De Duarte Nunes de Leão encontra-se a “conhecida obra” denominada “Leis Extravagantes” (1569), depois integradas nas Ordenações Filipinas em 1603, e uma “Ortografia da Língua Portuguesa, obra útil e necessária” (já então!) e a Primeira Parte das Crónicas dos Reis de  Portugal (1600). Há ainda uma “Historia de Bello Africano”, sobre a ação do Rei Sebastião (1580), Alegações sobre a legitimidade da sucessão régia (1580) e a “Relação das Exequias d’El Rey Dom Filipe Nosso Senhor, em 1600). Há também umas Constituições da Ordem de São Bento” (1571) e mesmo uma “Concordância” bíblica de 1539.
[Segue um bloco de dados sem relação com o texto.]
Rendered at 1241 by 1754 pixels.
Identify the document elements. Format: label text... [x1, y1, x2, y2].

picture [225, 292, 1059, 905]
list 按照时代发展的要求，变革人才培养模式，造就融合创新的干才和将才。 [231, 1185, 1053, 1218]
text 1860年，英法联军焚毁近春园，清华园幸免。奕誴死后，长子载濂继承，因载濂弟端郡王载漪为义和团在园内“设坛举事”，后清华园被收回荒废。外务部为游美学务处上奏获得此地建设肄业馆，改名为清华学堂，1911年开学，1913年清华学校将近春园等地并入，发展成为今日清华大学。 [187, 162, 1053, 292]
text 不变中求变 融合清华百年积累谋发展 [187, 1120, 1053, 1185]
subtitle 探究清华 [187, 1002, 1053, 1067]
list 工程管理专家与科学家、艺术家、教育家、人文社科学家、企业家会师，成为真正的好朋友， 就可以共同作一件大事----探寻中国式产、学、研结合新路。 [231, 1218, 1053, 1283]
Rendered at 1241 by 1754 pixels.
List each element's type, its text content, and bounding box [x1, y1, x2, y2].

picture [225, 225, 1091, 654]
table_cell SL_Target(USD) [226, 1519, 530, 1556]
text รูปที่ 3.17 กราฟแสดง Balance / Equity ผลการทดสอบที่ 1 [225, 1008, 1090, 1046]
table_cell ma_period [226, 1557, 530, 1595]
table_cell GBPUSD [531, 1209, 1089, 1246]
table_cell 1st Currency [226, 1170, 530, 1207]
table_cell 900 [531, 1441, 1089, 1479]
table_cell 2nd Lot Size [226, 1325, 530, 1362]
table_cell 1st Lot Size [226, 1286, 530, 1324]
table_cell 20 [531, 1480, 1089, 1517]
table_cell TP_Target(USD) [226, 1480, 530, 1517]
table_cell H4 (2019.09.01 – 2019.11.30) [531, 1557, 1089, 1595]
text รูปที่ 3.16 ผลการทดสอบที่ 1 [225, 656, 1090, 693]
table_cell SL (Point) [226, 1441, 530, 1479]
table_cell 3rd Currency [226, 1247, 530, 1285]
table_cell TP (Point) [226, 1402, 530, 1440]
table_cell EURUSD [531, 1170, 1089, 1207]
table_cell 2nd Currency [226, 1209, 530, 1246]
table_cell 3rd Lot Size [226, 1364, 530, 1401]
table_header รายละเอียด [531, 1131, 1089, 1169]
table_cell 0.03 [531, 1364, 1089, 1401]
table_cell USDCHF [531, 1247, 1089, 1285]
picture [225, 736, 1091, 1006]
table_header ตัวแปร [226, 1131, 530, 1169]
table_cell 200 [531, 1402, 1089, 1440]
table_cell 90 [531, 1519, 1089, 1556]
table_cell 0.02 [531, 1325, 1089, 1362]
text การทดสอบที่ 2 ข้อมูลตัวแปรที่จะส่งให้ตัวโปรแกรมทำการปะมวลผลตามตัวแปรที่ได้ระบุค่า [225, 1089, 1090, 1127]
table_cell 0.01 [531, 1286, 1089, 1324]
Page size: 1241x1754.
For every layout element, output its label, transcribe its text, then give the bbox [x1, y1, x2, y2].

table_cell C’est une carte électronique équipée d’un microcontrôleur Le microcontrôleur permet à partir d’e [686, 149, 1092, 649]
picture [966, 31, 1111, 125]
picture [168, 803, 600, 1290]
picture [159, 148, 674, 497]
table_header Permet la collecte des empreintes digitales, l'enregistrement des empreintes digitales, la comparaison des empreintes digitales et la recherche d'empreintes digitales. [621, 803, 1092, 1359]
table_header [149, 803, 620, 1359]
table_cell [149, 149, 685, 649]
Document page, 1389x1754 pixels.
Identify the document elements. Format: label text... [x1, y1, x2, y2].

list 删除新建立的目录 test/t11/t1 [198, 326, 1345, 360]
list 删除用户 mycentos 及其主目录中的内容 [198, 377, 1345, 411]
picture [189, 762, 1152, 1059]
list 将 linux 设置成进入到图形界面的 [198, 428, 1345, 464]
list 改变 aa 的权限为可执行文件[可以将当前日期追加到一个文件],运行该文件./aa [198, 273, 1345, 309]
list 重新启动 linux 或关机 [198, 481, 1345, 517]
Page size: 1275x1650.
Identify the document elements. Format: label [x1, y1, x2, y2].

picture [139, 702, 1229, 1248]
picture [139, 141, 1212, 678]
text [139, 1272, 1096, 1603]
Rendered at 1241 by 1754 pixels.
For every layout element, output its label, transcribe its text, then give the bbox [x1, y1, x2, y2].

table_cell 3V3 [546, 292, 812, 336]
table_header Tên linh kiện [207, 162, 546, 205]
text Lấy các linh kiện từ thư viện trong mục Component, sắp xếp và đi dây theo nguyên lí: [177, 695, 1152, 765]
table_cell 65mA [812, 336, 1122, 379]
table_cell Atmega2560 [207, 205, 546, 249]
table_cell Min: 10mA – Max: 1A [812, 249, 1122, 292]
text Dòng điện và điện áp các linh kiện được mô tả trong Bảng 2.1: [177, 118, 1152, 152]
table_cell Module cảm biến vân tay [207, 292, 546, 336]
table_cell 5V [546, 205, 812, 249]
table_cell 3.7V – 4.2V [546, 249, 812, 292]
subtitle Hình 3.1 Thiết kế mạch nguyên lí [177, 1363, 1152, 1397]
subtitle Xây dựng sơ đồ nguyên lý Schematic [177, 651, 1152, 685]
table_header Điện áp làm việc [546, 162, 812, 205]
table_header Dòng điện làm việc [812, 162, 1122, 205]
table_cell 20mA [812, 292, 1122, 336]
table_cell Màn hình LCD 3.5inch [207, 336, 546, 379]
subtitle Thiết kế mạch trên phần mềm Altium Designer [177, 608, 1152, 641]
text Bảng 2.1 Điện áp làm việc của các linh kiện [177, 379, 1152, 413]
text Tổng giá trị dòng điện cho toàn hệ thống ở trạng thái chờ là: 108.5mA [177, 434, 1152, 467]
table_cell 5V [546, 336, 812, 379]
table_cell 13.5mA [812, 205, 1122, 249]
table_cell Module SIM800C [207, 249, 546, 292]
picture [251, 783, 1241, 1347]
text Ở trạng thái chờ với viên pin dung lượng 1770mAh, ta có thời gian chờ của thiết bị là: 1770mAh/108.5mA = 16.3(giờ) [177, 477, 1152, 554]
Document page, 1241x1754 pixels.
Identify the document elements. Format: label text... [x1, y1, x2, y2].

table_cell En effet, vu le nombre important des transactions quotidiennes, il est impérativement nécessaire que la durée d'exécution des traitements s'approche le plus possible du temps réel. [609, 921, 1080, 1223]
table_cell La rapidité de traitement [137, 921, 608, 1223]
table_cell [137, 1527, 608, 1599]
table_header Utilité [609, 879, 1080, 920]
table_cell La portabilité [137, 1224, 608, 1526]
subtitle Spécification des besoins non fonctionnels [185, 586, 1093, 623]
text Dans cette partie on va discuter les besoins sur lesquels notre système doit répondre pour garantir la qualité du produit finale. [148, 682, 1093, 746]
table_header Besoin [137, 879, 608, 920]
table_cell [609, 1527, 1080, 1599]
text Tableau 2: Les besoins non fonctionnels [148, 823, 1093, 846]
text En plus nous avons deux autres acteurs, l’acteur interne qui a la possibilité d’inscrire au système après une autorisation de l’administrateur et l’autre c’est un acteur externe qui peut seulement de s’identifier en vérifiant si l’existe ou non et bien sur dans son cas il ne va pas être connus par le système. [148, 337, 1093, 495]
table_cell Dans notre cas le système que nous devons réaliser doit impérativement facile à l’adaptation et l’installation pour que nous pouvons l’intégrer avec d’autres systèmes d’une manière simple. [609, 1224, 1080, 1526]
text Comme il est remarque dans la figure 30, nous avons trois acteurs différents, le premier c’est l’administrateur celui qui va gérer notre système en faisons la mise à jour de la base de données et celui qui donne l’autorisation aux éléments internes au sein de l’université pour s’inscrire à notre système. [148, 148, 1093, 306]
Isto é apenas uma relação, mas a observação e a leitura desta obra permite-nos realizar uma revisão em estilo hodierno de drone sobre um tempo do nosso rico tempo cultural do século XVI, com sugestões para o conhecimento do presente, nomeadamente na atenção ao rico universo clássico. Fica a sugestão.

(1) Francisco Marques, Alguns livros da minha biblioteca e outras histórias, Porto, Ed. Modo de Ler, agosto de 2021. 320 pág. Significativamente, este volume é dedicado “Aos Padres Claretianos dos Carvalhos, onde iniciei a minha cultura humanista”. No texto utilizamos a escrita atualizada dos textos clássicos.